With 20 multinational corporations contributing one-third of global greenhouse gas emissions, “corporations often claim they are using offsets as a last resort, after decarbonization and carbon capture and storage options have been exhausted,” DeSmog writes. But “the practice of offsetting is itself controversial,” and “Carney has cited these concerns as a motivating factor for the task force”. He’s called current offset markets “opaque, cumbersome, and fragmented”, while a recent UK news investigation branded them a “Wild West” of ineffective schemes.
While environmental NGOs are a part of the process, there’s still concern the task force has been captured by corporate participants, many of which appear on a top 20 list of carbon polluters published by The Guardian in October 2019. DeSmog’s coverage goes into detail on Shell, BP, and UK airline Easyjet, which “was recently revealed as one of the 15 biggest polluters in the UK, but has marketed itself as a climate-conscious airline which was the first to offset fuel used for all its customers’ flights.”
Based on their “problematic past experiences of carbon sequestration and offsetting programs,” climate campaigners are concerned that task force members “are not best placed to make strong recommendations for an effective voluntary carbon market,” DeSmog says.
“The key objective should be to drive more finance towards concrete mitigation projects that deliver emission reductions and benefit local people and the environment,” said Carbon Market Watch Policy Officer Gilles Dufrasne. “The task force places a lot of emphasis on increasing the volume of transactions in the market. I think we shouldn’t assume that more transactions necessarily translate into more emissions reductions.”
He told DeSmog there are “still legitimate concerns about the integrity and transparency of voluntary markets,” adding that a concept of “core carbon contracts” in the task force’s consultation document “seem to be designed by and for the financial industry” and could “make it difficult to track what the underlying climate projects really are”.
Dr.
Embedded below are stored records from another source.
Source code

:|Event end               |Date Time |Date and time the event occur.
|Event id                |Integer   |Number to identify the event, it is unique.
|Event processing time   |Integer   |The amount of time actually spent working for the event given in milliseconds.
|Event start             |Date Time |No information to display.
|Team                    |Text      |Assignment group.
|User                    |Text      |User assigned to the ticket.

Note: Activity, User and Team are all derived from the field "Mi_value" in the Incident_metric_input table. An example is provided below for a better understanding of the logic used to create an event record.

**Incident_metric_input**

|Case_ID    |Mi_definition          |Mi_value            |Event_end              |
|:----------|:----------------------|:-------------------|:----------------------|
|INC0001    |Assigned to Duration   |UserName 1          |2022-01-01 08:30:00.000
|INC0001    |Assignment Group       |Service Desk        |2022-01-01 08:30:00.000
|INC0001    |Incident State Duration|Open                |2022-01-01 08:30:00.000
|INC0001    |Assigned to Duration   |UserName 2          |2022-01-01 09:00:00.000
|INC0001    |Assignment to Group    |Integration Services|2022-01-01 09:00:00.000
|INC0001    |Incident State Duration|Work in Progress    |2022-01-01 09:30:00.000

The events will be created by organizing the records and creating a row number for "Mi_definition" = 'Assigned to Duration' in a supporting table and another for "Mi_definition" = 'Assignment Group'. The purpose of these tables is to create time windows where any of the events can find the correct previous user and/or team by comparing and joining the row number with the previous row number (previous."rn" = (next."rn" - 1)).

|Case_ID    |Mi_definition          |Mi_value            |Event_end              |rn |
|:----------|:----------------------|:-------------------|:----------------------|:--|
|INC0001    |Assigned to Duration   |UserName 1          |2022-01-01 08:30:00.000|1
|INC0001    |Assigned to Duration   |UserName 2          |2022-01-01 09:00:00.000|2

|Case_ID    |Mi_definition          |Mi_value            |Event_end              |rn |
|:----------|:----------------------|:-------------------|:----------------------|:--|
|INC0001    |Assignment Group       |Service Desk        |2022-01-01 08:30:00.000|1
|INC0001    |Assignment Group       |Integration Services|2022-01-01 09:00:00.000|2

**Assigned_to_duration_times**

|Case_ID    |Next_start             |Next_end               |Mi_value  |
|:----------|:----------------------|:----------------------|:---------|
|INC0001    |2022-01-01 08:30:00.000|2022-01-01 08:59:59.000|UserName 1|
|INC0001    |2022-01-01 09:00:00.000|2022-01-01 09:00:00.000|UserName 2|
Jeremy Woods, a reader in sustainable development at Imperial College London, responded that initiatives like the voluntary market are “hugely overdue, urgent, and very much needed”. He told DeSmog the process “needs to have core representation of big business, as this is where virtually all the investment capital will come from to drive material change to the global value chains needed, and against the almost impossibly short timelines that are implicit to the climate crisis.”
But Greenpeace UK Chief Scientist Dr. Doug Parr warned that “the lack of transparency in many of these companies’ plans, and the failure of Carney’s task force to impose strict emission reduction requirements on them, suggests they are banking on offsetting as a get out of jail free card in tackling the climate emergency.”